Klaagster, geboren in 1969, is afkomstig uit D. Klaagster is bekend met de diagnose schizofrenie en een persoonlijkheidsstoornis met zowel borderline- als antisociale trekken. Het psychiatrisch beeld van klaagster wordt gekenmerkt door sterk wisselende stemmingen waarbij achterdocht en de daarmee gepaard gaande verhoogde prikkelbaarheid en angsten een grote rol spelen. Zij heeft psychotische episoden. Een belangrijke bron van spanning voor klaagster is haar status van ongewenst vreemdeling en de daarmee gepaard gaande onzekerheid over haar toekomst.
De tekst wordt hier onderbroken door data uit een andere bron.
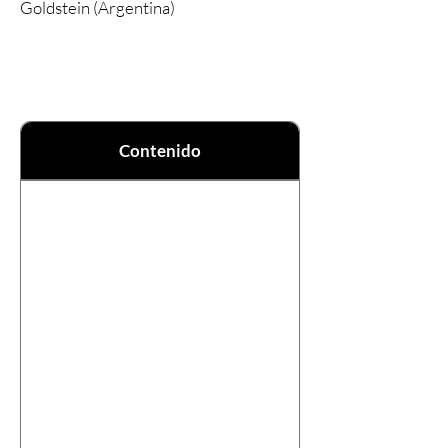
Goldstein (Argentina)
Contenido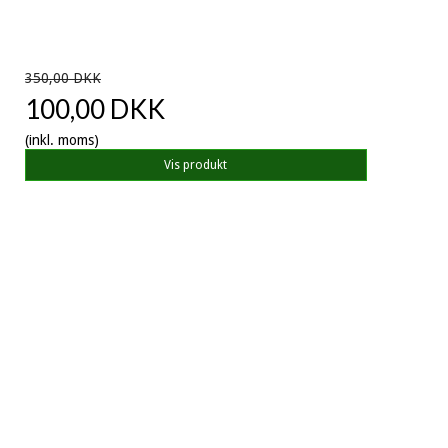
350,00 DKK
100,00 DKK
(inkl. moms)
Vis produkt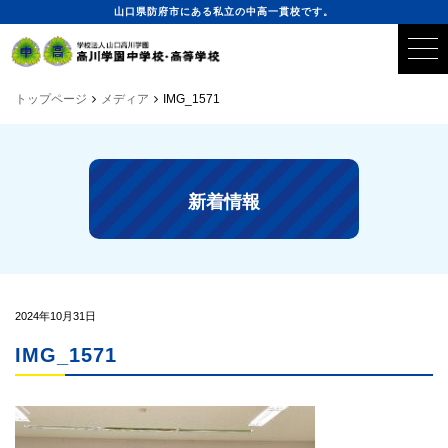
山口県防府市にある私立の中高一貫校です。
トップページ
メディア
IMG_1571
新着情報
2024年10月31日
IMG_1571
Klaagster verblijft als terbeschikkinggestelde sinds 5 november 1999 in een forensisch psychiatrisch centrum (FPC) vanwege een geweldsdelict. Dit delict kwam voort uit haar psychotische beleving. Klaagster heeft weinig ziektebesef. Indien zij medicatie krijgt toegediend, heeft zij veel last van bijwerkingen. Periodiek heeft klaagster gedwongen medicatie gekregen als zij weer psychotisch werd met agressief gedrag.

Deze klacht betreft de gedwongen medicatie die klaagster heeft gekregen op 23 juli 2013 en de rol van verweerder daarbij. Verweerder heeft op verzoek van de behandelend psychiater van klaagster op 22 juli 2013 een second opinion gegeven met betrekking tot het voornemen tot het toedienen van dwangmedicatie. De behandelend psychiater was van oordeel dat gedwongen medicatie was geïndiceerd omdat de fysieke en mentale toestand van klaagster achteruitging. Klaagster lag vaak in foetushouding op bed, at en dronk weinig en wees contacten af.

Verweerder heeft klaagster op 22 juli 2013 bezocht in haar kamer. Verweerder heeft de casus nadien besproken met psychiater E, lid van de commissie middelen en maatregelen. Uit dit overleg kwam naar voren dat nog even zou worden aangezien of klaagster weer zou gaan eten en drinken en meer in contact zou komen.

De volgende dag heeft verweerder klaagster als dienstdoende psychiater bezocht en hij heeft toen besloten dwangmedicatie toe te laten dienen in de vorm van een depot Xeplion 75 mg, dit depot na acht dagen te herhalen en daarna om de vier weken. Toen de verpleegkundige de medicatie toediende, heeft klaagster haar verwond met een als steekwapen gebruikte elektrische tandenborstel.

Aan klaagster is het besluit over te gaan tot dwangmedicatie gemeld in een brief van de algemeen directeur van de inrichting gedateerd 23 juli 2013. De directeur behandeling van de inrichting heeft bij brieven van 26 juli 2013 de dwangmedicatie gemeld aan de Commissie van Toezicht en aan de minister van Justitie.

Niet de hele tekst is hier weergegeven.